* [TRECHO DA PÁGINA]:

“Não existe uma crise ecológica e outra social, é uma crise socioambiental”, diz bispo da CNBB

Dom Vicente de Paula, da Comissão para Ecologia, defende ‘conversão ecológica’ e que solução virá das populações

Ato pelos rios, pelas águas e pela vida, São Joaquim de Bicas. Foto: Joka Madruga / MAB

O atual cenário de crescentes tragédias ambientais evidencia a emergência climática global. Muito alertada por pesquisadores e ambientalistas, a crise está diretamente ligada ao modelo produtivo e econômico vigente. Em concordância com esse pressuposto, Dom Vicente de Paula Ferreira, bispo da Diocese de Livramento de Nossa Senhora (BA), enxerga a conversão ecológica como a única saída.

Dom Vicente é membro da congregação redentorista. Foi nomeado pelo Papa Francisco como bispo auxiliar da Arquidiocese de Belo Horizonte, onde atuou de 2017 a 2023, tendo acompanhado de perto as pessoas e comunidades atingidas pelo rompimento da barragem  Mina do Córrego do Feijão, da Vale, em Brumadinho (MG). 

Membro da Comissão de Ecologia Integral e Mineração da Conferência Nacional dos Bispos do Brasil (CNBB), o religioso acredita que a crise ecológica está completamente integrada à crise social.

* [DADOS APRESENTADOS]:

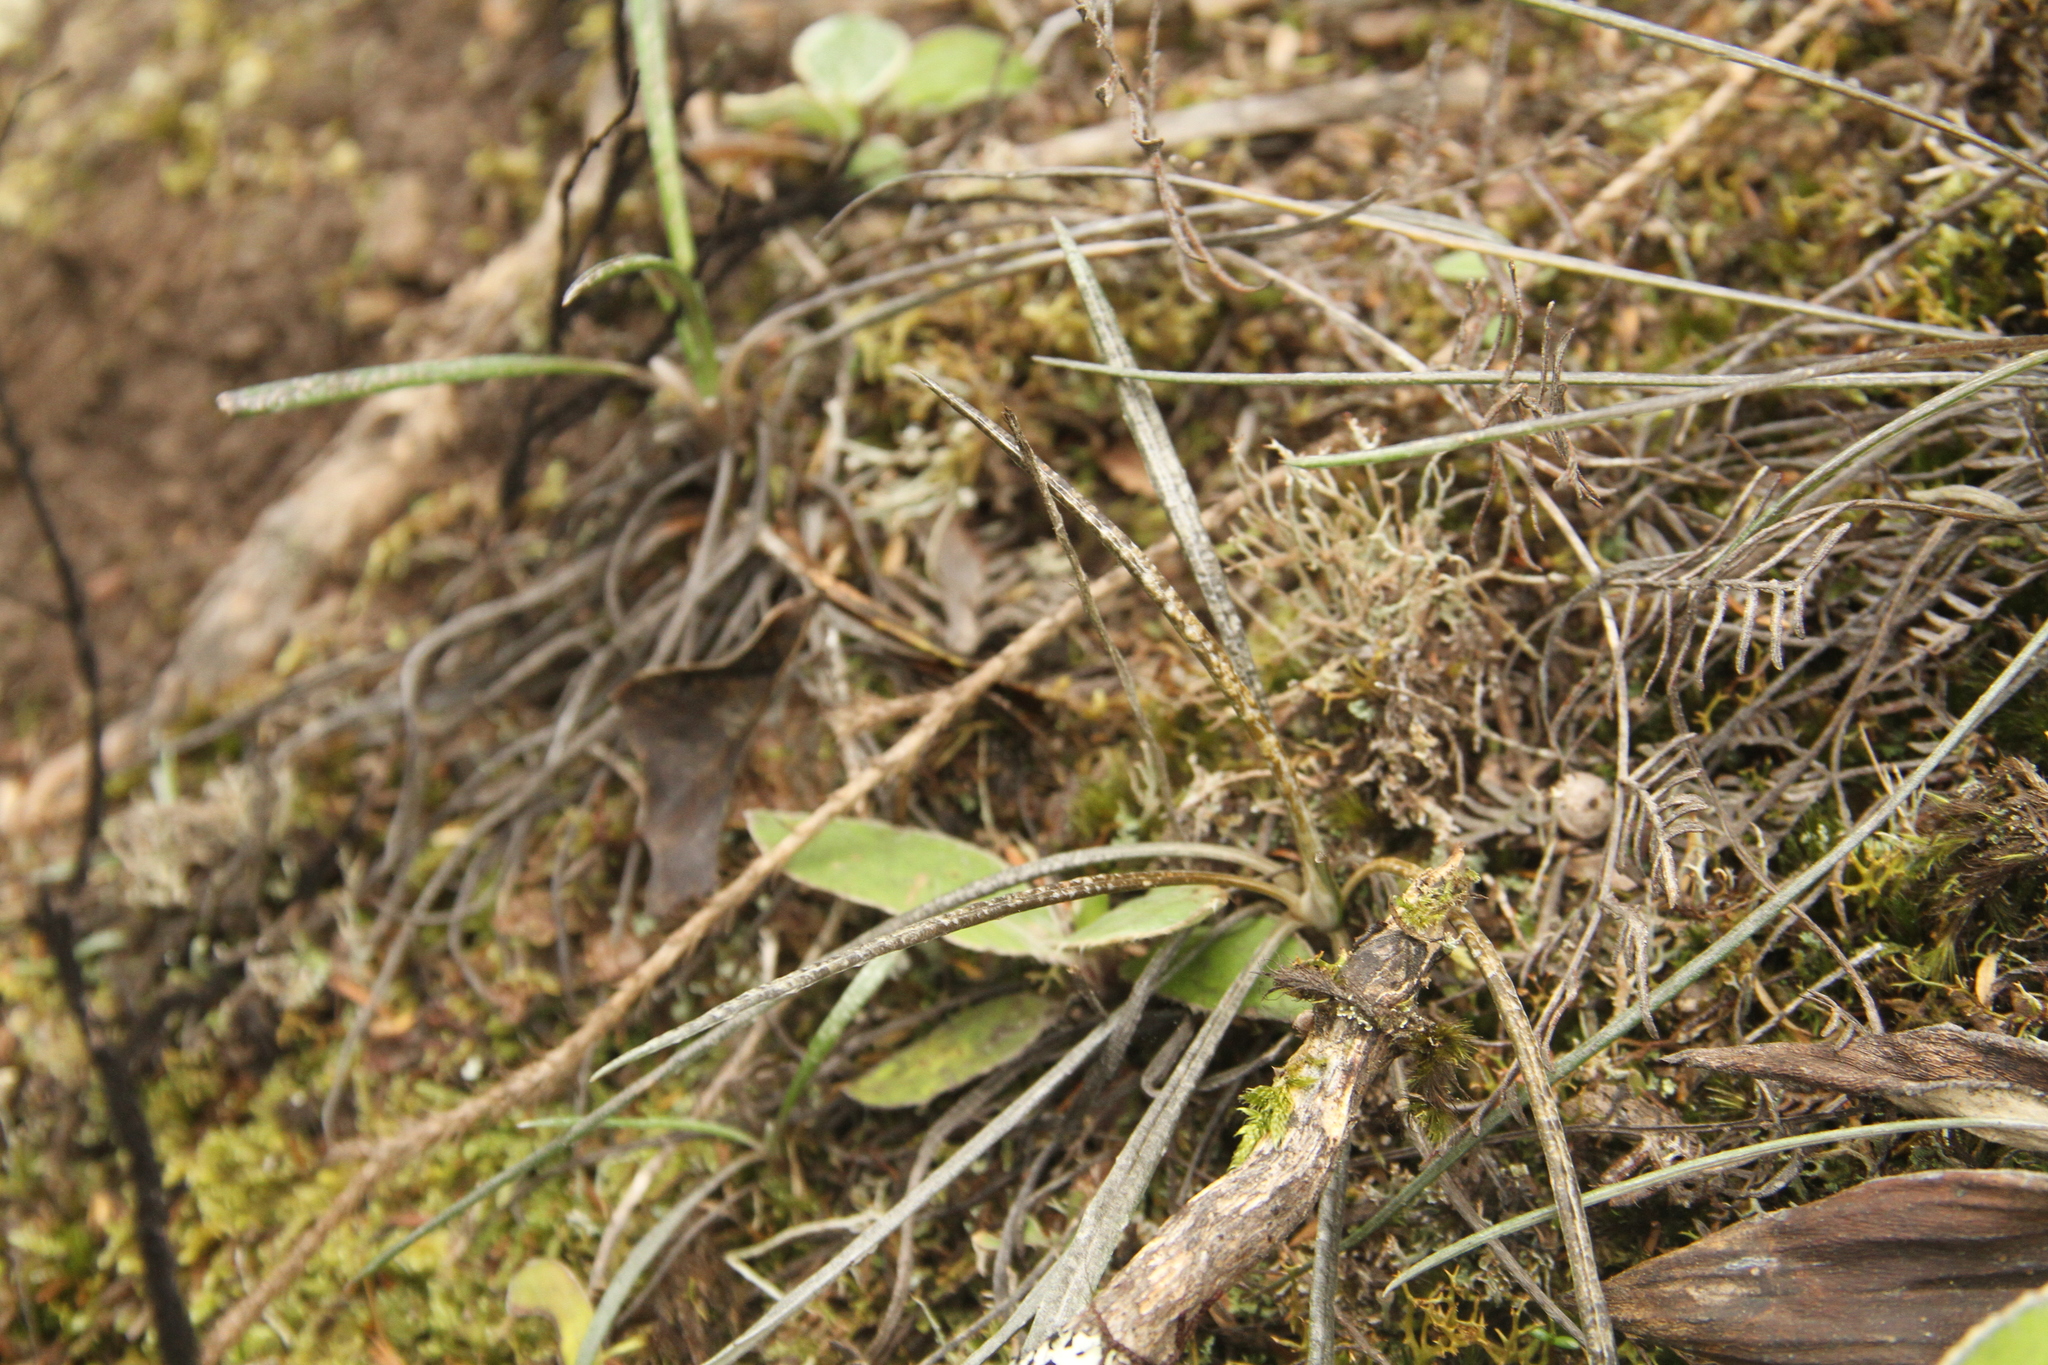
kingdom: Plantae
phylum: Tracheophyta
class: Magnoliopsida
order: Asterales
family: Asteraceae
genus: Celmisia
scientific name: Celmisia gracilenta
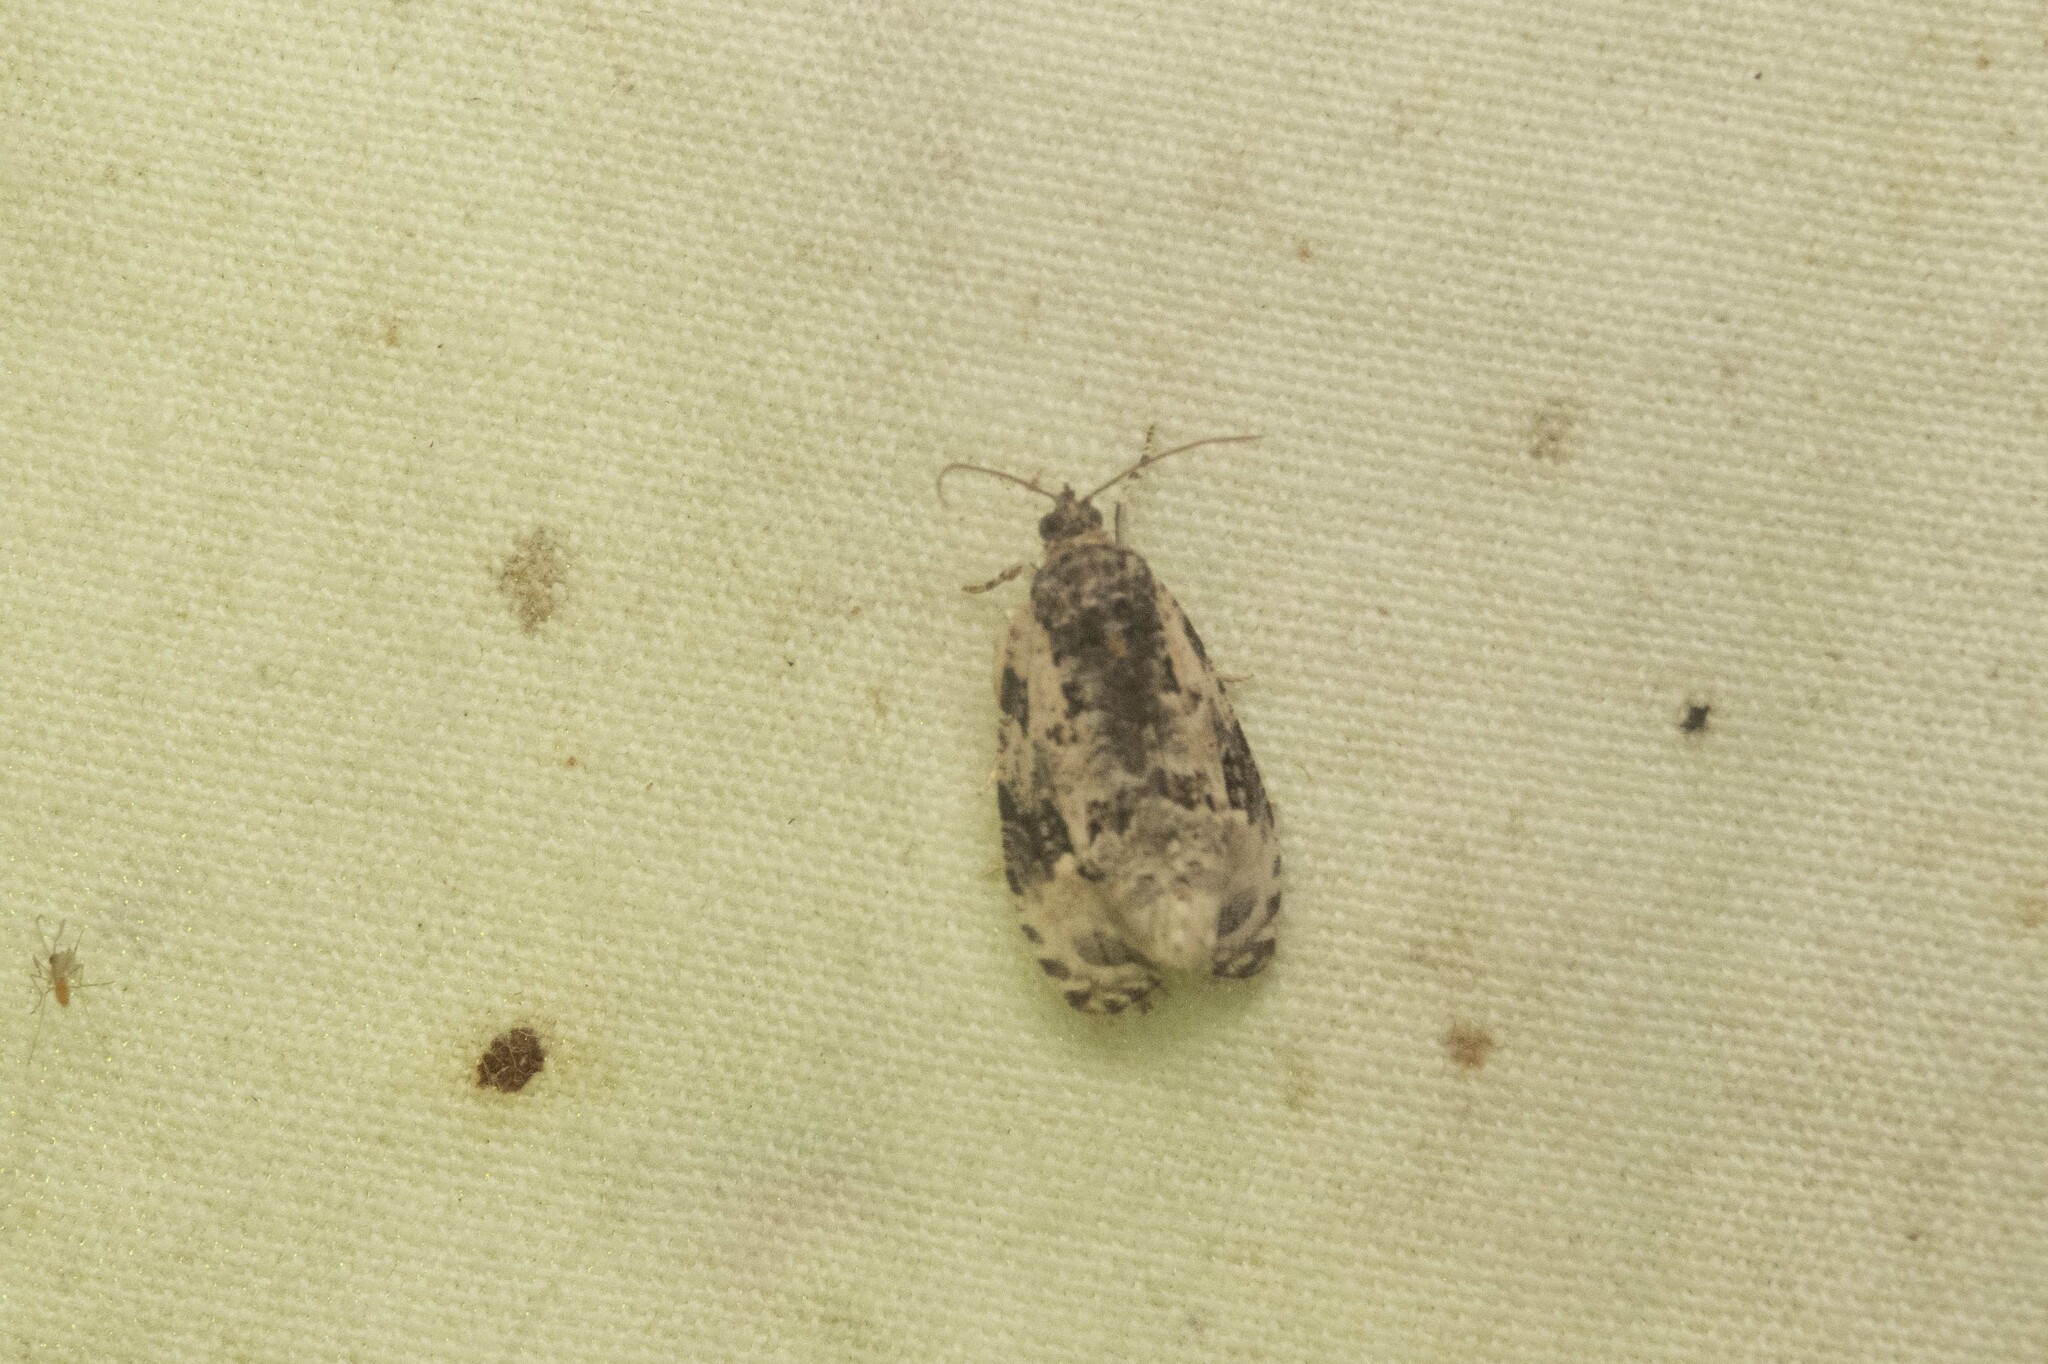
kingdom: Animalia
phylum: Arthropoda
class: Insecta
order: Lepidoptera
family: Tortricidae
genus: Apotomis
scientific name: Apotomis albeolana
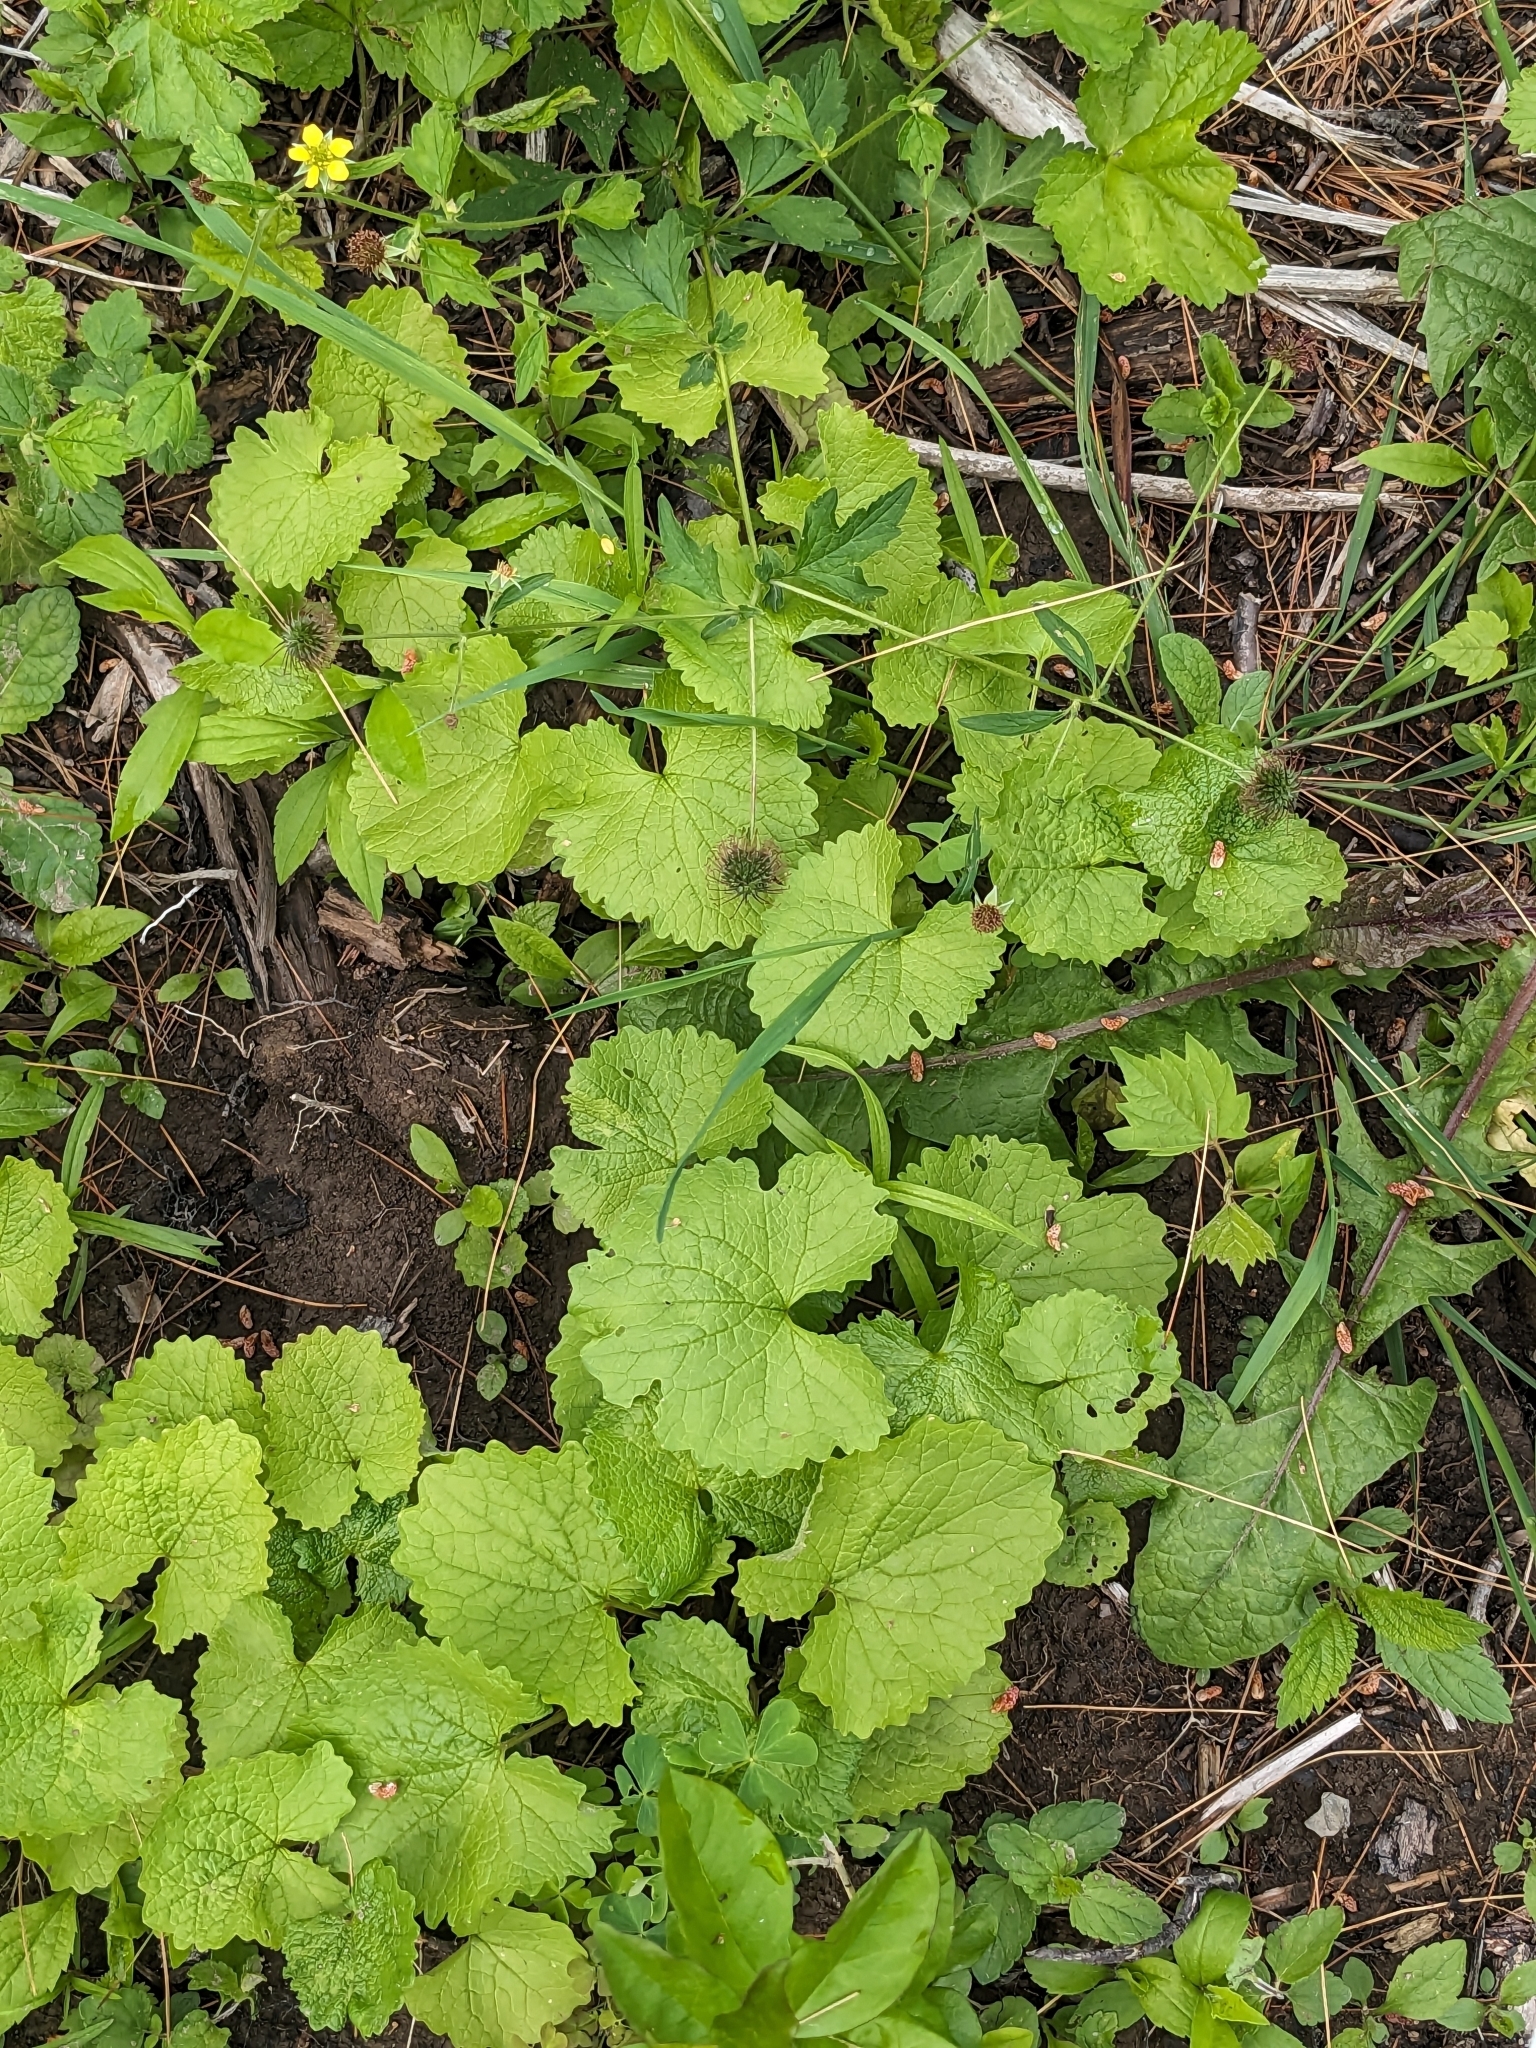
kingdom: Plantae
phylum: Tracheophyta
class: Magnoliopsida
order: Brassicales
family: Brassicaceae
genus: Alliaria
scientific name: Alliaria petiolata
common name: Garlic mustard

* [REQUISITOS DO EXERCÍCIO]:
A: Reproduza fielmente o trecho da reportagem sobre o bispo da CNBB, começando em "Dom Vicente é" e terminando em "à crise social.".
B: Transcreva sem alterações as linhas de dados, começando pela que contém "order: Brassicales" e terminando na última dessas linhas.

* [AS RESPOSTAS]:
A:
Dom Vicente é membro da congregação redentorista. Foi nomeado pelo Papa Francisco como bispo auxiliar da Arquidiocese de Belo Horizonte, onde atuou de 2017 a 2023, tendo acompanhado de perto as pessoas e comunidades atingidas pelo rompimento da barragem  Mina do Córrego do Feijão, da Vale, em Brumadinho (MG). 

Membro da Comissão de Ecologia Integral e Mineração da Conferência Nacional dos Bispos do Brasil (CNBB), o religioso acredita que a crise ecológica está completamente integrada à crise social.

B:
order: Brassicales
family: Brassicaceae
genus: Alliaria
scientific name: Alliaria petiolata
common name: Garlic mustard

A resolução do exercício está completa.